# Smoking on the job



## tx_tuff (Jun 16, 2007)

Hey somebody has to right LOL. Enjoying a Trinidad that I got a great deal on from boomerd35 (thanks Troy). As you can see this thing held a pretty good ash for standing around outside smoking. By the way I'm not high, the damn flash (if you can call it that) on my cell phone cam is a killer. Yeah its a bright LED that stays on at least 2 seconds! Try keeping your eyes open LOL.


----------



## Fatmandu (Mar 18, 2008)

Good show Frank...getting paid to smoke. Life is grand.


----------



## Itsme-Speedy-G (Aug 20, 2007)

where is your kevlar???


----------



## amateurke (Mar 28, 2008)

I hope thats no ISOM Trinidad ; You could be arrested!! :lol:
Great pics!!


----------



## tobacmon (May 17, 2007)

Work item A:
In the forum thread about smoking on the job, for how long does the bright LED on the cell phone camera stay on?
Work item B:
Resume the forum thread about smoking on the job, starting right after its last line.
The data that comes next is separate material, apart from the forum thread.

Supplied material:
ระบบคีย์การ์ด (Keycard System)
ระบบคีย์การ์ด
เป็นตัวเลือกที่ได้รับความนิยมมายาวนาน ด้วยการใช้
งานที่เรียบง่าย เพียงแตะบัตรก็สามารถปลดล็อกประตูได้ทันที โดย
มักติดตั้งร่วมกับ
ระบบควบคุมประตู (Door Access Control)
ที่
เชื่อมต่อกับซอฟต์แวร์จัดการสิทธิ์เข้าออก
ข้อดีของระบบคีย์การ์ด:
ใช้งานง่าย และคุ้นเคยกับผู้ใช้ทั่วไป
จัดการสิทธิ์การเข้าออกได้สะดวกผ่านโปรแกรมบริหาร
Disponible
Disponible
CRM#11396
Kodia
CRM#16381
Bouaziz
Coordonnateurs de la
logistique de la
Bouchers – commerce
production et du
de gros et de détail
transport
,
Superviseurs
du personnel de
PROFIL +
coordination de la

Response area A:
At least 2 seconds.

Response area B:
Very nice pic frank--Those are some of my favorite smokes. Can't beat em if you ask me. Thanks for the post and you look like you had a long night--so I say you deserve a stress relief cegar.


----------



## HTOWNBLKGOLFR (May 1, 2007)

damn , i was wondering how i wasting my tax dollars ... wait a minute i'm not in harris county ... smoke on my brotha .... lol ...


----------



## Scoop (Sep 20, 2007)

I was going to comment on how stoned you looked!


----------



## Doogie (Oct 15, 2007)

great picks Frank. you take better self portraits than i


----------



## big04deuce (May 16, 2008)

That is sweet!!! Thanks for sharing the pics!


----------



## Cypress (Jun 27, 2007)

Get back to work!!!!!! HAHAHA Great pics.


----------



## svb (Jan 12, 2008)

If only I could smoke at my desk...I'd probably go through a box a day, and I don't have that kind of pull!


----------



## mountchuck (May 30, 2008)

Lucky man to be able to smoke on duty. My brother is a deputy, and the dept. was forbidden from smoking on duty. So he just dips.


----------



## sofaman (Jun 20, 2007)

Working Hard!!!


----------



## Cypress (Jun 27, 2007)

sofaman said:


> Working Hard!!!


Working hard at keeping that long ash.


----------



## maduro4me-cl (Jun 11, 2008)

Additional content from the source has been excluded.